Parole di balsamo e di conforto pel medico di campagna, la cui vita è un tessuto di sagrifizi e di opere benefiche e caritatevoli, non mai degnamente ricompensate.

Per questo martire del proprio dovere scrissi, è parecchio tempo, il sonetto, che qui trascrivo non per forma, la quale è veramente povera, ma per il concetto informatore del vero:

 

LA SORTE DEL MEDICO

E dopo molti studi e tanti guai

Contento riede a casa il buon dottore.

Crede trovar quiete, in vece assai

Fatiche trova e affanni in tutte l’ore.

 

V’ha chi lo biasma, è risaputo omai,

E v’ha pur chi ne loda il gran valore:

Nel dargli noia non si cessa mai,

 Ma niun compenso trova il suo sudore

 

S’alza di buon mattin; se tarda un’ora,

Si manda il buon dottore alla malora:

Se lunga scrive la ricetta, è male,

 

Anzi l’accordo c’è con lo speziale;

Se l’ammalato muore, egli è un somaro;

Ma se guarisce, gloria a san Gennaro!

 

Ed ora alla conclusione di questo qualunque siasi mio lavoretto.

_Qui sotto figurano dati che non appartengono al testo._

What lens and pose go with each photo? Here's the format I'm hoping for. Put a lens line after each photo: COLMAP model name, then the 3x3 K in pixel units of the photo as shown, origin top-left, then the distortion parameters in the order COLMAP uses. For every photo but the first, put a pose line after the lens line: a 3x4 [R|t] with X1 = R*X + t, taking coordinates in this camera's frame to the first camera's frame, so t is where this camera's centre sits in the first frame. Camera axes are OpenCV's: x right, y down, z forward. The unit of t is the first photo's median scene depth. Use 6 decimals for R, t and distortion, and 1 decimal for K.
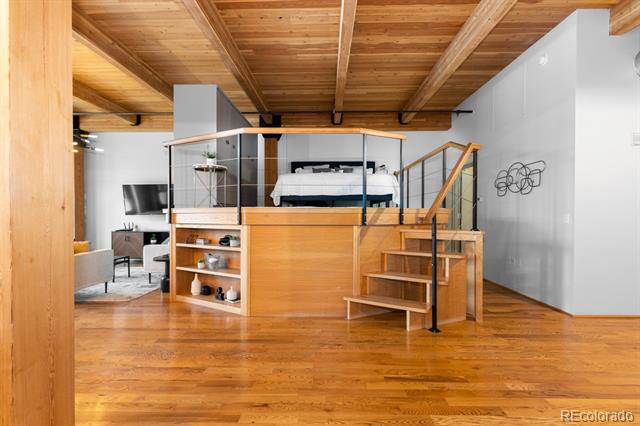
lens RADIAL K [[284.7, 0, 321.7], [0, 284.7, 212.7], [0, 0, 1]] dist [0.001857, -0.000573]
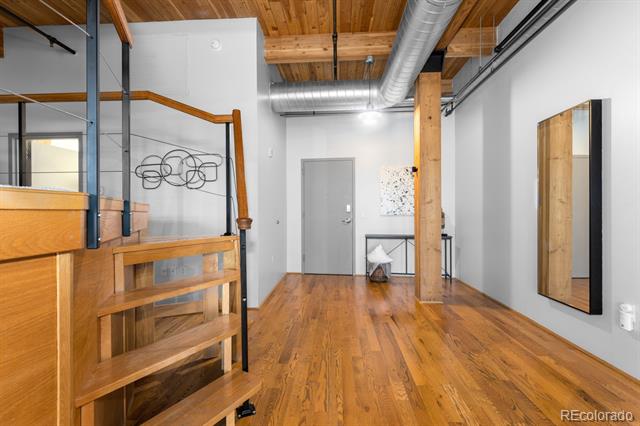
lens RADIAL K [[284.7, 0, 321.1], [0, 284.7, 214.5], [0, 0, 1]] dist [0.001857, -0.000573]
pose [[0.037047, -0.009384, 0.999269, -0.120763], [0.001812, 0.999955, 0.009323, 0.004138], [-0.999312, 0.001465, 0.037062, 0.561834]]
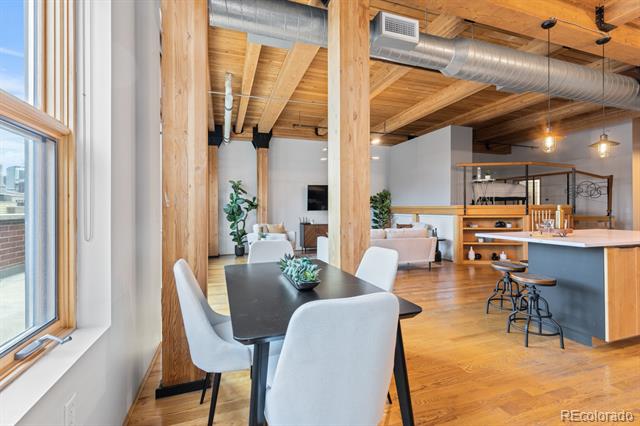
lens RADIAL K [[284.7, 0, 320.7], [0, 284.7, 208.8], [0, 0, 1]] dist [0.001857, -0.000573]
pose [[0.942314, -0.006335, 0.334670, -1.644983], [0.004311, 0.999968, 0.006790, -0.010357], [-0.334702, -0.004956, 0.942311, -0.208099]]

La salute in Villalba si gode perfetta a miglorarne vie più le condizioni bisogna remuovere dall’abitato i letamai; istituirsi un regolare servizio di polizia; popolare di piante i terreni contigui al comune; alberare almeno la strada denominata della Chiesa; costruire fuori le mura una casa mortuaria anche per l’osservazione dei cadaveri e per gli studi necroscopici nell’interesse della scienza o della giustizia punitrice; far sorgere entro il recinto del cimitero quelle piante, che valgano ad assorbire i miasmi, purificandone l’aria; impedirsi che abbiano luogo entro il comune il macello come i salassi e le operazioni del fuoco su gli animali domestici; condannarsi le visite per malattie e i tre giorni di lutto; curare con regolamento edilizio la nettezza delle case di abitazione, facendo opera che venga meno quel grave inconveniente di vedere il letto della povera gente a fianco del porcile, del pollaio e della stalla; intendere ad arricchire il comune dell’acqua dello Scifazzo.

L’ingegno a Villaba sta come a casa tua e l’istruzione elementare non fa difetto, ma è uopo di essere queste vie più incoraggiata; che si pensi subito a costruire un edifizio scolastico, giusta quanto è prescritto dall’igiene e dai regolamenti governativi; che in fine la Biblioteca circolante sia arricchita di libri giudicati eccellenti per la cultura della mente e del cuore.

Il popolo villalbese è laborioso, ma povero.A migliorarne le condizioni fa mestieri che sieno censite le terre dei feudi vicini; che sia elargato il territorio consistente nel solo già feudo Miccichè; che il Monte frumentario e il Monte dei pegni siano convertiti in Banca agraria.

Municipio e cittadini facciano a gara per l’immegliamento della nostra terra natale: quanto sopra è accennato sia il nostro programma comune.

Il magnifico, dice il D’Azeglio, è poi riuscire, e per riuscire l’essenziale è il non perder mai nè la mira, nè la perseveranza.

Se sventuratamente, dico col prof. Franco, venisse meno qualunque appoggio alle mie proposte e la mia iniziativa fallisse, pronunzierei con rammarico, ma senza ira, nè vergogna, innanzi all’altare della patria, il motto «feei quod potui!»